Interlocking Grid System
As in many other museums, much of the textile collection at the United States Holocaust Memorial Museum is stored in flat-file drawers. In preparation for moving the collection to a new facility in 2017, current storage methods are being re-evaluated. A new housing system was needed to organize and provide stability and protection for armbands and badges of various shapes and sizes. Part of the challenge was to ensure the artifacts could also be housed and organized by accession number. In order to address these issues, an adjustable grid system was created.
Allison L Rabent
6703 Baltimore Ave
College Park, MD 20740
Photo Credits: Adam Wiener
Dividers made of corrugated blue board were cut to size and modified to create a stable grid that could be placed within the drawer, allowing the textiles to rest safely within individual squares. By adjusting the size and number of dividers, this system can be easily modified to accommodate for storage of a variety of flat media.

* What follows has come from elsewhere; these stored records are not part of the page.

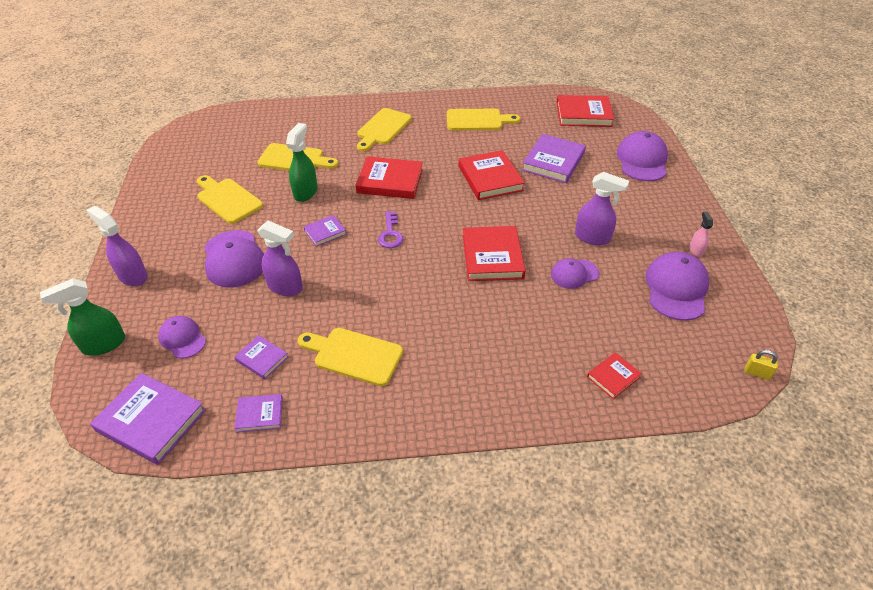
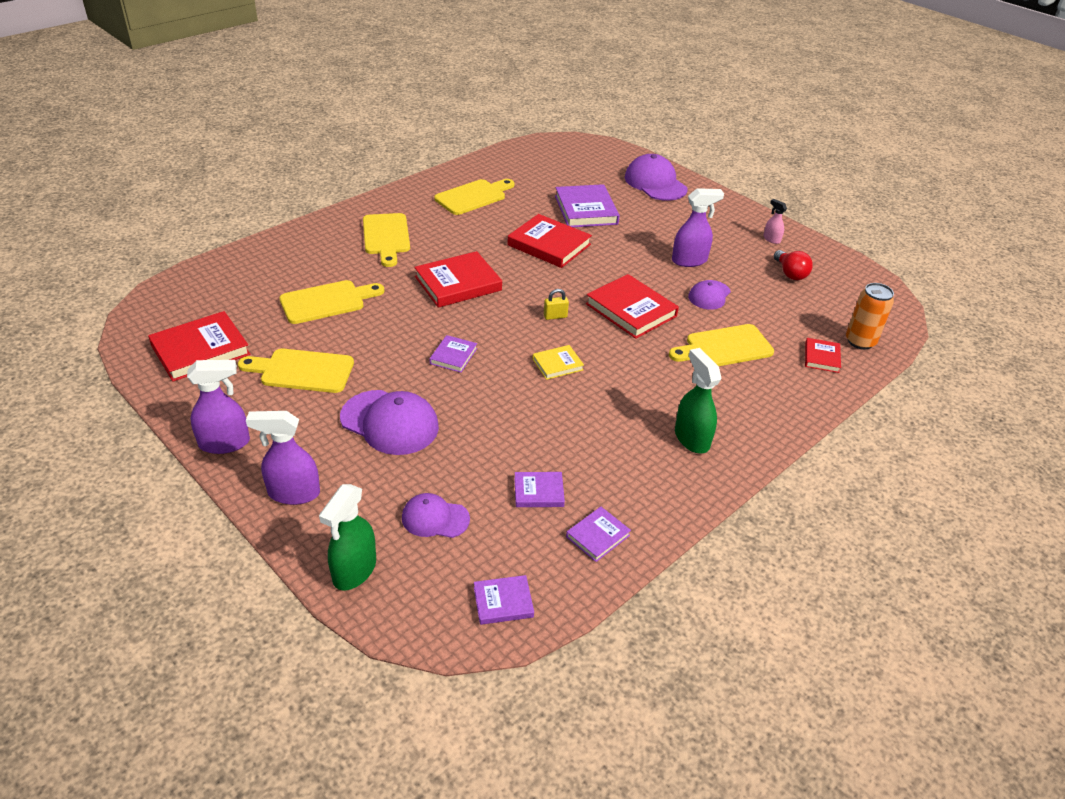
camera: 40 degrees left, 5 degrees down
purple book [90,373,206,465] -> purple book [474,575,534,625], size x0.53
purple spray bottle [258,220,303,296] -> purple spray bottle moved to [187,360,250,454]
green spray bottle [286,123,318,202] -> green spray bottle moved to [675,348,721,453]
yellow cutting board [298,328,403,386] -> yellow cutting board moved to [669,324,774,366]
purple key [378,211,404,248] -> none
red book [557,95,614,127] -> red book moved to [148,311,250,382]
purple cap [645,252,710,321] -> red light bulb [774,250,813,280]
yellow padlock [744,350,778,380] -> yellow padlock moved to [544,289,569,320]
none -> yellow book [533,345,584,380]
none -> orange can [846,283,894,350]

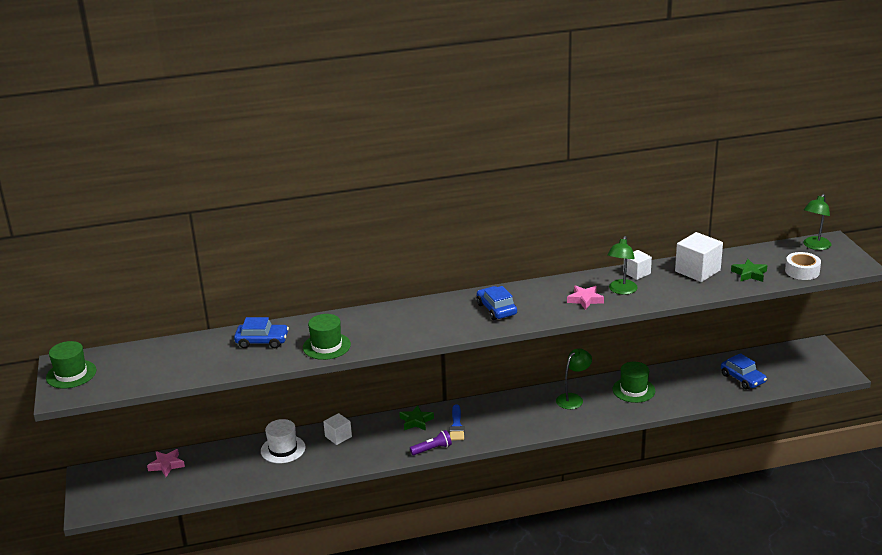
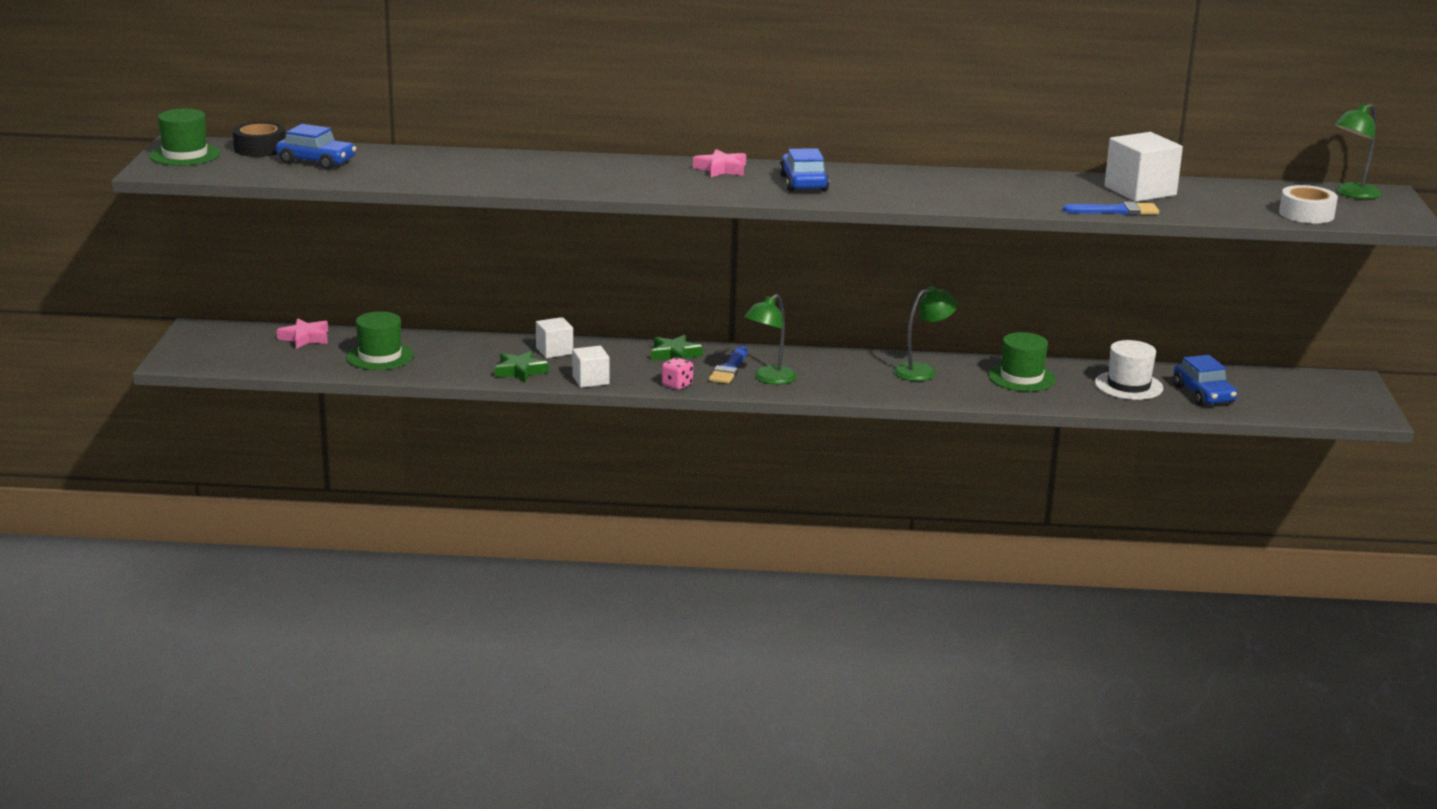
camera: 15 degrees right, 5 degrees down
blue car [234,317,289,348] -> blue car moved to [276,124,356,170]
white hat [261,419,306,463] -> white hat moved to [1095,340,1163,400]
green hat [303,314,351,360] -> green hat moved to [346,311,414,370]
purple flashlight [410,430,452,455] -> pink dice [662,357,693,390]
pink star [567,285,604,310] -> pink star moved to [693,149,746,177]
green lamp [607,236,638,295] -> green lamp moved to [744,294,797,384]
white cube [623,250,652,280] -> white cube moved to [572,346,609,388]
green star [731,259,768,282] -> green star moved to [495,351,549,383]
none -> black tape [233,122,285,157]
none -> blue brush [1063,201,1159,215]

Materials, Tools & Supplies
- Corrugated blue board
- Box cutter
These instructions are designed for 52½x28½x1½ (WxDxH) steel drawers with 7 columns and 4 rows (7x7 inch cells) but may be scaled for other sizes.
- Cut conservation-quality corrugated board (“blue board” or similar) to 28½ inch (depthwise) and 52¼ inch (widthwise) widths.
- Cut six 1-inch-wide strips from the 28½ inch board (“short” strips) and three 1-inch-wide strips from the 52¼ board (“long” strips).
- For a set of dividers with a 7 column/4 row configuration, mark the strips as follows:
Short and long strips: starting from one end, make a pencil mark every seven inches.
- Cut ½-inch-high notches at each pencil mark on each of the six short strips and three long strips. (The notches should be cut approximately ⅛ inches wide to accommodate the thickness of the board.) See the diagram below (not to scale):
- Line up the long strips and insert the short strips by aligning the notches to form a grid.
- Secure the joints with tape if necessary (fig. 2).